Sent from my iPhone using Tapatalk


----------



## dw1305 (8 Oct 2018)

Hi all,





Seanogleby said:


> I'm getting the shrimp off gave me parameters and my water seems way too hard


Red Cherry shrimps like hard water. 





Seanogleby said:


> When looking online as well the hardness range for things like the corys is a Lower then my water


See if you can find fish from somewhere like  <"Strood Aquarists">  factsheets, they will have experience from members with hard water. If you don't mind a bigger _Corydoras_ sp. (but still not out of scale in 80 litres), then _Corydoras panda_ is good in hard water, and will spawn successfully.

cheers Darrel


----------



## Seanogleby (8 Oct 2018)

dw1305 said:


> Hi all,Red Cherry shrimps like hard water. See if you can find fish from somewhere like  <"Strood Aquarists">  factsheets, they will have experience from members with hard water. If you don't mind a bigger _Corydoras_ sp. (but still not out of scale in 80 litres), then _Corydoras panda_ is good in hard water, and will spawn successfully.
> 
> cheers Darrel



Hi Darrel,

Thanks for your reply.

Do you think cherry shrimp would be ok in my water hardness though?

I will have a look at the panda cory. 


Sent from my iPhone using Tapatalk


----------



## dw1305 (8 Oct 2018)

Hi all,





Seanogleby said:


> Do you think cherry shrimp would be ok in my water hardness though?
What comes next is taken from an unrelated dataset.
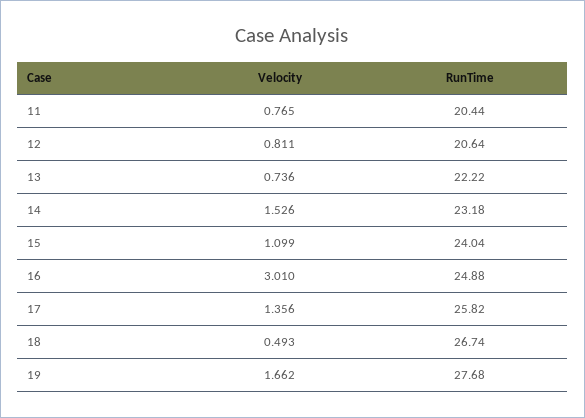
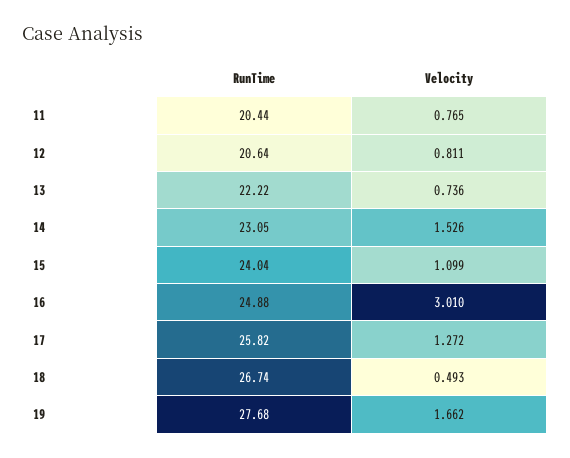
RunTime, 14: 23.18 -> 23.05
Velocity, 17: 1.356 -> 1.272

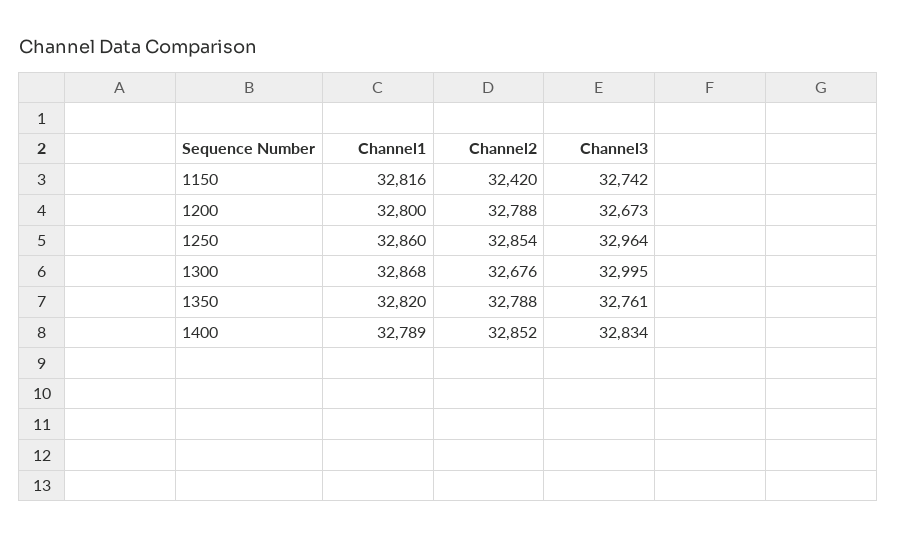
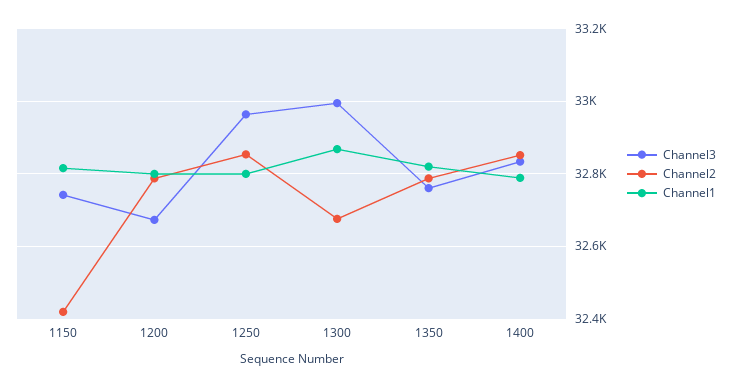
Channel1, 1250: 32860 -> 32800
Yes definitely, it is soft water that they have problems with.

cheers Darrel


----------



## tam (8 Oct 2018)

With shrimp, what I'd do is buy from your local fish shop - they'll be using the same tap water you are so if the shrimp are happy and settled there then they'll be fine in your tank too.


----------



## Seanogleby (8 Oct 2018)

tam said:


> With shrimp, what I'd do is buy from your local fish shop - they'll be using the same tap water you are so if the shrimp are happy and settled there then they'll be fine in your tank too.



I've looked at local shops and the shrimp are crap! Tiny little things for £4 each! 


Sent from my iPhone using Tapatalk


----------



## tam (8 Oct 2018)

They sell babies because they cope better than the adults with changes in water conditions. They grow up though and you only need one of each to make a lot. Either way expensive is good news if you want to trade some back later


----------



## Seanogleby (8 Oct 2018)

tam said:


> They sell babies because they cope better than the adults with changes in water conditions. They grow up though and you only need one of each to make a lot. Either way expensive is good news if you want to trade some back later



Thank you

Do you think the best method to acclimatise them is the drip method?


Sent from my iPhone using Tapatalk


----------



## goldscapes (9 Oct 2018)

I introduced my first shrimp and fish to a tank recently. Using the rolled down bag and adding a bit of water method for the Amanos didn’t go so well, I added them a bit too quickly which may have been why I lost one. With the fish, Neons and Otos, I used the drip method into a bucket over a period of about an hour (some recommend two hours but I was using tap water of a similar chemistry to the local fish shop) no losses or immediate issues. Some trouble with getting the Otos to settle but this is unrelated to the method of introduction.
Hope this helps.


----------



## Seanogleby (9 Oct 2018)

Thanks.

I'll have a look into this a bit further. Is it basically a length of tubing and a valve?


Sent from my iPhone using Tapatalk


----------



## tam (9 Oct 2018)

Seanogleby said:


> Thanks.
> 
> I'll have a look into this a bit further. Is it basically a length of tubing and a valve?
> 
> ...


Yep, it's just a very small syphon with a valve to control speed. You can replace the valve with a peg/clip/knot but it's slightly harder to get the speed right.


----------



## Aqua360 (10 Oct 2018)

cherry shrimp will be fine in hardwater, especially yours. 

Regarding the RO water debate, I tend to half-agree, you can get away with using tapwater for a lot of fish, but if I have a fish that comes from parameters far outside my tapwater, that's when I'm more likely to utilise water buffers etc, as I feel they are healthier in water closer to their natural habitat.


----------